▶ **Stored data**
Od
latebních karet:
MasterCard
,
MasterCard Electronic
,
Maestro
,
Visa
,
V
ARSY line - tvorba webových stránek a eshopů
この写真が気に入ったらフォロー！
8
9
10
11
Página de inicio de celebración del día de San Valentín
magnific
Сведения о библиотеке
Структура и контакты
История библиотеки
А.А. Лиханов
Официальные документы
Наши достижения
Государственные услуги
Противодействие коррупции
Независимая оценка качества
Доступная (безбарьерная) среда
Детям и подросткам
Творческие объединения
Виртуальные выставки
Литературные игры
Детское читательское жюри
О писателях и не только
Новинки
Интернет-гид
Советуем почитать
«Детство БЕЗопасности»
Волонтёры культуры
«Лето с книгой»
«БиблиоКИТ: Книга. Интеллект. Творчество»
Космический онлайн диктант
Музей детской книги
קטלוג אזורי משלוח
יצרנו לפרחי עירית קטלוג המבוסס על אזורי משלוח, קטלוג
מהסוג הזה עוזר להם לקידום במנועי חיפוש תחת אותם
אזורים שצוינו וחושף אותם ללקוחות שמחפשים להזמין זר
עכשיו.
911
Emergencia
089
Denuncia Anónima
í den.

---

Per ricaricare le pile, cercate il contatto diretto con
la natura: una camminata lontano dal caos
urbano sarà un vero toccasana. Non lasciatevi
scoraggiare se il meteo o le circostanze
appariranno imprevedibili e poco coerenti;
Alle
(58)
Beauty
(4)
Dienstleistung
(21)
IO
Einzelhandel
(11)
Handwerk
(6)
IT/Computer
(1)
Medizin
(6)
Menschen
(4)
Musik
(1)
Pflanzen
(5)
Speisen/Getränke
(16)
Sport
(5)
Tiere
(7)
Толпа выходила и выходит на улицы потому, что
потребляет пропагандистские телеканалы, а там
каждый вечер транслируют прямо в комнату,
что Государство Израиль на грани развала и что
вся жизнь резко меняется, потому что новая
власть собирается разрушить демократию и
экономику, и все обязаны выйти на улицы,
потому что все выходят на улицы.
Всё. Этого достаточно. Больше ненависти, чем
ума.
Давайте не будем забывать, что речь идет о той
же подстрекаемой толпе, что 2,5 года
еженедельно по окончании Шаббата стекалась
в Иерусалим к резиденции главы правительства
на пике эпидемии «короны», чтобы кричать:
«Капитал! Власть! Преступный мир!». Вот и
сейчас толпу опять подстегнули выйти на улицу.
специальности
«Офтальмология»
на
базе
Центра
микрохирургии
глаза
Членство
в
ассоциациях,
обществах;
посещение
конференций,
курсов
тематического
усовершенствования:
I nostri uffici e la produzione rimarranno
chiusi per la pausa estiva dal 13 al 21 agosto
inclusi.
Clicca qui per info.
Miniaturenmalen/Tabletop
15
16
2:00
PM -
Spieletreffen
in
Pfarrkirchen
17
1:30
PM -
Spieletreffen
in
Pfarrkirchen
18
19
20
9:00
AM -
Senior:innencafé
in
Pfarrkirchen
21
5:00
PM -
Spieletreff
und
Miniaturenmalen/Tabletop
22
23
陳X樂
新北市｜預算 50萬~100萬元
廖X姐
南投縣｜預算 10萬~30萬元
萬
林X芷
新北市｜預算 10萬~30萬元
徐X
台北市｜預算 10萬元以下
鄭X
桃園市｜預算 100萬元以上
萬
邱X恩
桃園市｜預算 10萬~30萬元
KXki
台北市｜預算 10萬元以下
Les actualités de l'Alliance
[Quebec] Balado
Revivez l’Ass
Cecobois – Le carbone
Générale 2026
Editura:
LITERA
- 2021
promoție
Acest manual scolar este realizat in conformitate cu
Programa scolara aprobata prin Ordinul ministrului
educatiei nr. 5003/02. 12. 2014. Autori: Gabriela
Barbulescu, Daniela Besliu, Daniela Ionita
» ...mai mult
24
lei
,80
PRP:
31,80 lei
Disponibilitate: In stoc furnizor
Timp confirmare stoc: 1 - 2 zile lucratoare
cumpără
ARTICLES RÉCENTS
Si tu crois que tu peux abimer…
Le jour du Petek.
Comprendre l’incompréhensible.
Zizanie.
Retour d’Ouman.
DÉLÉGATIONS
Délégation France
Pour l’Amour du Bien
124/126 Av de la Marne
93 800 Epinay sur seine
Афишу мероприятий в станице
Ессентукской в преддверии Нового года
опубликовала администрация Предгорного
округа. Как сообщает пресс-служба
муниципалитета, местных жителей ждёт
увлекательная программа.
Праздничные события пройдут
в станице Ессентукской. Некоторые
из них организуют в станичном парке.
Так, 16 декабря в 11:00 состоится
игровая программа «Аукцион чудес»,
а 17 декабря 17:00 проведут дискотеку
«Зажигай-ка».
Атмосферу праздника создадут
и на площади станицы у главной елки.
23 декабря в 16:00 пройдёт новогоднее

▶ **Written task**
Could you restate, word for word, the lines above from the one with "Так, 16 декабря в 11:00 состоится" to the one with "23 декабря в 16:00 пройдёт новогоднее", both included?

▶ **Result of this exercise**
Так, 16 декабря в 11:00 состоится
игровая программа «Аукцион чудес»,
а 17 декабря 17:00 проведут дискотеку
«Зажигай-ка».
Атмосферу праздника создадут
и на площади станицы у главной елки.
23 декабря в 16:00 пройдёт новогоднее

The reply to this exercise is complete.